Ad walked through everything Moran had to offer and even took the
play away from the challenger in the clinches. Few men had ever bettered Owen on
the inside, but he simply couldn’t cope with the vicious right uppercuts that Ad
was slamming home. Deceptively clever in his own right, Wolgast was looping many
of these hammer-like blows around Moran’s left arm.
The punishing attack of the champion eventually took its toll,
although Moran’s confidence seemed to lift as the crowd applauded his skill. He
got his second wind in the tenth and eleventh rounds, when he slowed Ad for the
first time with an array of brilliantly timed punches.
Fighting Wolgast, however, must have drained many a man’s morale.
Between rounds, Ad laughed and chatted with friends in the crowd, as if he were
out for a pleasant stroll in the park in his own exceptional world.
No fighter is indestructible, but Wolgast was close to being so
at that stage in his rip-roaring career.

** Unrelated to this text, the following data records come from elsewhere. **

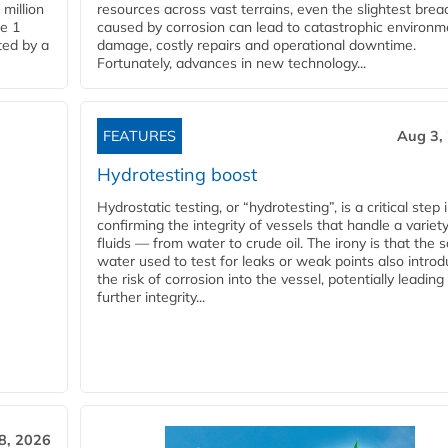
million
resources across vast terrains, even the slightest brea
pe 1
caused by corrosion can lead to catastrophic environm
ted by a
damage, costly repairs and operational downtime.
Fortunately, advances in new technology...
FEATURES
Aug 3,
Hydrotesting boost
Hydrostatic testing, or “hydrotesting”, is a critical step 
confirming the integrity of vessels that handle a variety
fluids — from water to crude oil. The irony is that the
water used to test for leaks or weak points also intro
the risk of corrosion into the vessel, potentially leading
further integrity...
28, 2026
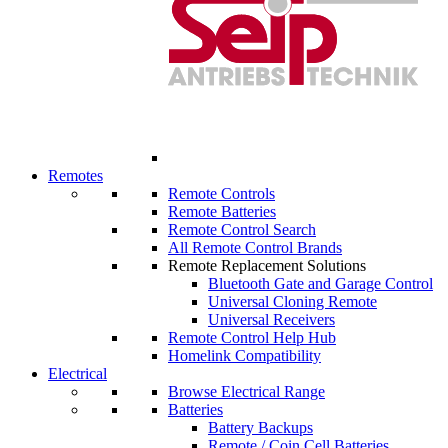
Remotes
Remote Controls
Remote Batteries
Remote Control Search
All Remote Control Brands
Remote Replacement Solutions
Bluetooth Gate and Garage Control
Universal Cloning Remote
Universal Receivers
Remote Control Help Hub
Homelink Compatibility
Electrical
Browse Electrical Range
Batteries
Battery Backups
Remote / Coin Cell Batteries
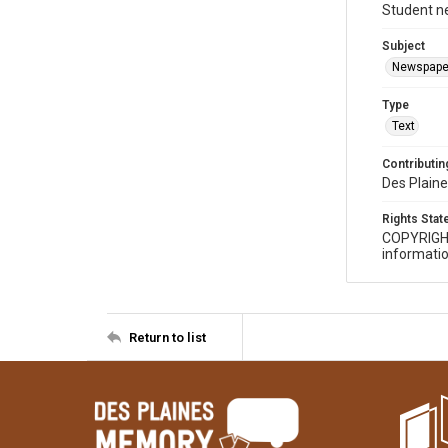
Student n
Subject
Newspape
Type
Text
Contributing
Des Plaine
Rights Sta
COPYRIGH
informatio
Return to list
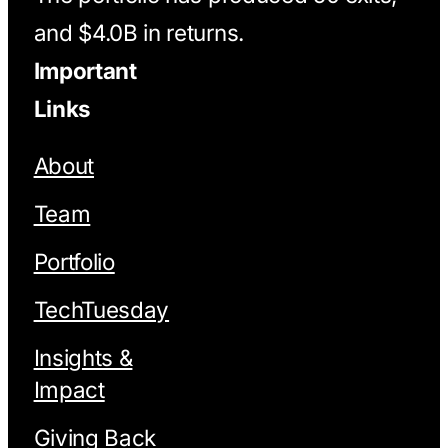
and $4.0B in returns.
Important
Links
About
Team
Portfolio
TechTuesday
Insights &
Impact
Giving Back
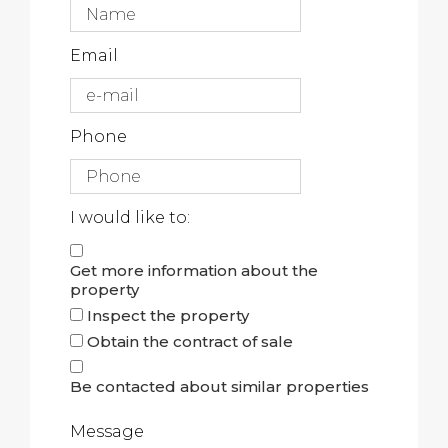
Email
Phone
I would like to:
Get more information about the
property
Inspect the property
Obtain the contract of sale
Be contacted about similar properties
Message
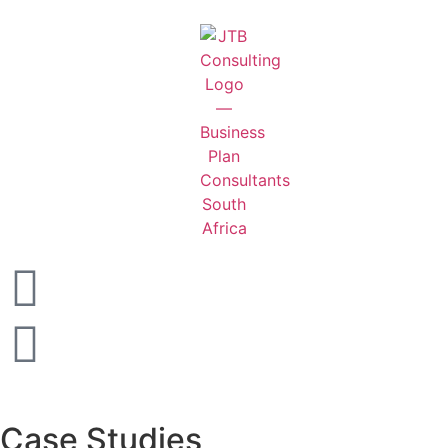
Case Studies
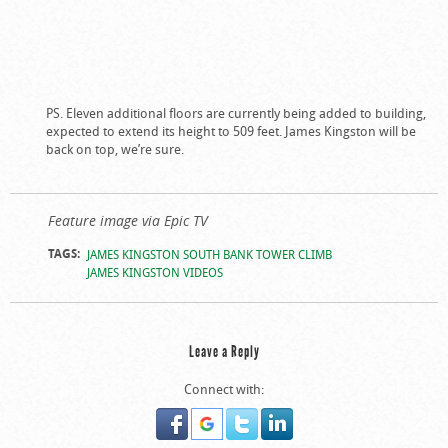
PS. Eleven additional floors are currently being added to building,
expected to extend its height to 509 feet. James Kingston will be
back on top, we’re sure.
Feature image via Epic TV
TAGS:
JAMES KINGSTON SOUTH BANK TOWER CLIMB
JAMES KINGSTON VIDEOS
Leave a Reply
Connect with:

Moran was wearing down and even the
feverish attention of his cornermen could inspire him no more. In the thirteenth
round, Owen’s face turned sickly pale as Wolgast drove in a series of terrific
right uppercuts to the stomach. A cut lip had left a smear of blood on Moran’s
face as his tired body spluttered to a halt and began to waver and fall. A final
left hook thudded against Owen’s jaw as he crashed into a sleep that lasted for
some minutes.
As Wolgast’s supporters rushed into the ring to congratulate him,
the champion tugged at the American flag he wore around his waist and exclaimed,
“Some battle for the fourth of July!”
Some battle indeed.
Epilogue
Owen Moran was demonstrating how he knocked out Battling Nelson.
The man gingerly pretending to be Nelson was Owen’s good friend, newspaper
reporter Jimmy Butler. “It was like this,” Moran explained, dropping into a
crouch. He feinted a punch to Butler’s stomach and then cracked him on the chin.
Owen was horrified as Butler staggered across the room, figuring
that Jimmy would have the sense to step out of range. “Gosh, Jimmy, I’m sorry,”
Moran said. “I didn’t mean to hit you.”
How Butler must have loved recounting that story. Owen Moran had
actually apologised for hitting someone on the chin!